Deadline: Monday 10 March 2025
27-29 August 2025, University of Warwick
Theme: Fun, Playfulness & Pleasure
This year the Audience, Experience, and Popular Practices WG are inviting 15-minute responses of any kind to the theme of fun, playfulness, and pleasure.
We are eager for this exploration to be as broad as possible. You might want to talk about any aspect of theatre-making or spectatorship, about live performance experiences of any kind, about the performance of identity in everyday life, about love or desire or sex or sexuality, or about forms like games, film, television, or mass and social media. In doing so, you might choose to address a number of related questions…
Whether we’re talking about performance-makers or audiences, researchers or practitioners, historians or scholars of contemporary performance: what does it mean to experience sensations of enjoyment, gratification, delight, and joy? In the rehearsal room, in teaching spaces, online, onstage, or as part of an audience: how do we experience fun? How do we know when we’re feeling playfulness? How can different performance modes invite us to feel pleasure? When are these sensations experienced as positive and/or cathartic affects, and when is it more complicated than that? Who is given space to experience these feelings and who is not? At what point does one person’s pleasure become another person’s pain? Whose joy gets overlooked, othered, or seen as dangerous and in need of stamping out? When might these seemingly good feels need to be either resisted or embraced, and when can pleasure and displeasure sit in dialogue with one another as part of the same experience?

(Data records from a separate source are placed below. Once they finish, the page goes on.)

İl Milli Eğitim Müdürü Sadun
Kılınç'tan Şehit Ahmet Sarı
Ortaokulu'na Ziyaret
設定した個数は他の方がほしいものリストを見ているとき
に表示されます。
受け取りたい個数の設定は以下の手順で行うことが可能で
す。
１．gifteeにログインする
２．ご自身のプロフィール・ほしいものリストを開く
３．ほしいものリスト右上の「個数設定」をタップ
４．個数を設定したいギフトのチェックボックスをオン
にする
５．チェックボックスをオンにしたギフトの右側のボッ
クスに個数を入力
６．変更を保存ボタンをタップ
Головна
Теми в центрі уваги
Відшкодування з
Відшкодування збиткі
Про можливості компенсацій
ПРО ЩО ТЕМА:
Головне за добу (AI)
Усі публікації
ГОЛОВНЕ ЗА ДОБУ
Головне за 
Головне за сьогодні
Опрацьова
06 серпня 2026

For example: your approach to this topic could be around issues of method: perhaps by raising urgent considerations about the ethics or epistemologies of a particular methodological approach. Alternatively, it could be about the feelings provoked by a piece of performance itself: whether that’s contemporary artistic work, or a historical event, or a popular form of practice. It could interrogate issues around intimacy or affect, asking for instance whether pleasurable sensations create particular audience/performer relationships? It could also raise questions about what it means to work both as artists and as academics within our contemporary landscape of precarity and uncertainty. We are also very interested in exploring relations of power, such as whose desires get to be prioritised and whose pleasures are often unacknowledged or even suppressed.
Preferences for types of proposal:
We invite 15-minute responses and encourage diverse modes of sharing research, including, but not limited to, provocations, practice demonstrations, performative presentations, formal papers, etc. Please indicate your preference of format clearly in your proposal, with a specific breakdown of any technical requirements. We will endeavour to accommodate all requests, but please be aware that we are working within finite resources and we may need to suggest alternative formats.

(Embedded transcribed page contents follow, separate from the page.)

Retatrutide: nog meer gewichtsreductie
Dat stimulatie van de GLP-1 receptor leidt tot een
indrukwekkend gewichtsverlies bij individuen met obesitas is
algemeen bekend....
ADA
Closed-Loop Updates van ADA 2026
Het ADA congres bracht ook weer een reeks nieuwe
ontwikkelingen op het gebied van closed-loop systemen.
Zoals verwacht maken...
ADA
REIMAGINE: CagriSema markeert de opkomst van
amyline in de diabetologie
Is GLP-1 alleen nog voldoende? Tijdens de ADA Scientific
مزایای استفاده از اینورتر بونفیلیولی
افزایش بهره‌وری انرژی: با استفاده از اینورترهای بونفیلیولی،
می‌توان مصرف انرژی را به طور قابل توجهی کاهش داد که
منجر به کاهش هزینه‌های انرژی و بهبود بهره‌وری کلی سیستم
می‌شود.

We understand ‘performance’ and ‘practice’ in their broadest possible terms. In Warwick, what we want to encourage is a holistic analysis of what it means to experience practices – of making performance, of being an audience, of doing research, and of living in the world. We are eager to welcome work in progress at any stage: whether you want to talk through ideas for a brand new project, or to discuss preliminary findings, or to deliver a fully-developed presentation. More than anything else, we are working to carve out a space for supportive, generative, and helpful conversations. In light of the challenges of the past few years especially, our goal is to foster a home for safe sharing.
Submit your abstract here by 10 March 2025
Please note: only one proposal may be submitted for a TaPRA event. It is not permitted to submit multiple proposals or submit the same proposal to several Calls for Participation. All presenters must be TaPRA members, i.e. registered for the event; this includes presentations given by Skype or other media broadcast even where the presenter may not physically attend the event venue.